(Collected data entries)
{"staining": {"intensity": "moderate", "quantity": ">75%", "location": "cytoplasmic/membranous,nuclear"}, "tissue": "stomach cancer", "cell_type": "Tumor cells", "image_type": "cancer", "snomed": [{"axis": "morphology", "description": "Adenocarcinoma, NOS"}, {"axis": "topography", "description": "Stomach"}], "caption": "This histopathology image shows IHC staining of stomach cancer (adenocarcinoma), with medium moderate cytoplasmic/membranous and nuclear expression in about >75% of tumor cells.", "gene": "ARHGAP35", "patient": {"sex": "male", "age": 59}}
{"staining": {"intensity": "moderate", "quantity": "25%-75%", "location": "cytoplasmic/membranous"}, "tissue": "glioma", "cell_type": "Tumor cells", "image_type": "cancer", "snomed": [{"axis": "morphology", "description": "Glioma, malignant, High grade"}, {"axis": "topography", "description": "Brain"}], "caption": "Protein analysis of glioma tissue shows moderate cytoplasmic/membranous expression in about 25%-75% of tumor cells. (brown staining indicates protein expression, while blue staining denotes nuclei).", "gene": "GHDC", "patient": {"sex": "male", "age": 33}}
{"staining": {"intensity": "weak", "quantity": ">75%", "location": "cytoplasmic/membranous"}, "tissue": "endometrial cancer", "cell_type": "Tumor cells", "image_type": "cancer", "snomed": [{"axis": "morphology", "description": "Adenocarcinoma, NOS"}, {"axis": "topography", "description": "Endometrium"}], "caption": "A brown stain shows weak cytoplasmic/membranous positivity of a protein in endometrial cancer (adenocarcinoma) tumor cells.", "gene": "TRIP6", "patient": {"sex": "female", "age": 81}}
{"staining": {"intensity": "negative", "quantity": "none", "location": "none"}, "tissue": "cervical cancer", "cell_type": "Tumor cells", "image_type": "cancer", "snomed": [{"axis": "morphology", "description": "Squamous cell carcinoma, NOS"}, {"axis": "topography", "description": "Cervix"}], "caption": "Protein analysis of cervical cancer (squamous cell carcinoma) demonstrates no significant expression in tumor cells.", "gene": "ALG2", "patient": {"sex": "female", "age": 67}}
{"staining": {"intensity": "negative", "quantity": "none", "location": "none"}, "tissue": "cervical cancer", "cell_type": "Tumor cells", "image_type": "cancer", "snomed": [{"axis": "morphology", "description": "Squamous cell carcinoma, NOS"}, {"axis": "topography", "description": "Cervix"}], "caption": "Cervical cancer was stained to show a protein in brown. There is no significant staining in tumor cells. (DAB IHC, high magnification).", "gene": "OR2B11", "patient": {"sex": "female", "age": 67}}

● **What is needed**
Output all the lines above. Keep each one exact.

● **Response box**
{"staining": {"intensity": "moderate", "quantity": ">75%", "location": "cytoplasmic/membranous,nuclear"}, "tissue": "stomach cancer", "cell_type": "Tumor cells", "image_type": "cancer", "snomed": [{"axis": "morphology", "description": "Adenocarcinoma, NOS"}, {"axis": "topography", "description": "Stomach"}], "caption": "This histopathology image shows IHC staining of stomach cancer (adenocarcinoma), with medium moderate cytoplasmic/membranous and nuclear expression in about >75% of tumor cells.", "gene": "ARHGAP35", "patient": {"sex": "male", "age": 59}}
{"staining": {"intensity": "moderate", "quantity": "25%-75%", "location": "cytoplasmic/membranous"}, "tissue": "glioma", "cell_type": "Tumor cells", "image_type": "cancer", "snomed": [{"axis": "morphology", "description": "Glioma, malignant, High grade"}, {"axis": "topography", "description": "Brain"}], "caption": "Protein analysis of glioma tissue shows moderate cytoplasmic/membranous expression in about 25%-75% of tumor cells. (brown staining indicates protein expression, while blue staining denotes nuclei).", "gene": "GHDC", "patient": {"sex": "male", "age": 33}}
{"staining": {"intensity": "weak", "quantity": ">75%", "location": "cytoplasmic/membranous"}, "tissue": "endometrial cancer", "cell_type": "Tumor cells", "image_type": "cancer", "snomed": [{"axis": "morphology", "description": "Adenocarcinoma, NOS"}, {"axis": "topography", "description": "Endometrium"}], "caption": "A brown stain shows weak cytoplasmic/membranous positivity of a protein in endometrial cancer (adenocarcinoma) tumor cells.", "gene": "TRIP6", "patient": {"sex": "female", "age": 81}}
{"staining": {"intensity": "negative", "quantity": "none", "location": "none"}, "tissue": "cervical cancer", "cell_type": "Tumor cells", "image_type": "cancer", "snomed": [{"axis": "morphology", "description": "Squamous cell carcinoma, NOS"}, {"axis": "topography", "description": "Cervix"}], "caption": "Protein analysis of cervical cancer (squamous cell carcinoma) demonstrates no significant expression in tumor cells.", "gene": "ALG2", "patient": {"sex": "female", "age": 67}}
{"staining": {"intensity": "negative", "quantity": "none", "location": "none"}, "tissue": "cervical cancer", "cell_type": "Tumor cells", "image_type": "cancer", "snomed": [{"axis": "morphology", "description": "Squamous cell carcinoma, NOS"}, {"axis": "topography", "description": "Cervix"}], "caption": "Cervical cancer was stained to show a protein in brown. There is no significant staining in tumor cells. (DAB IHC, high magnification).", "gene": "OR2B11", "patient": {"sex": "female", "age": 67}}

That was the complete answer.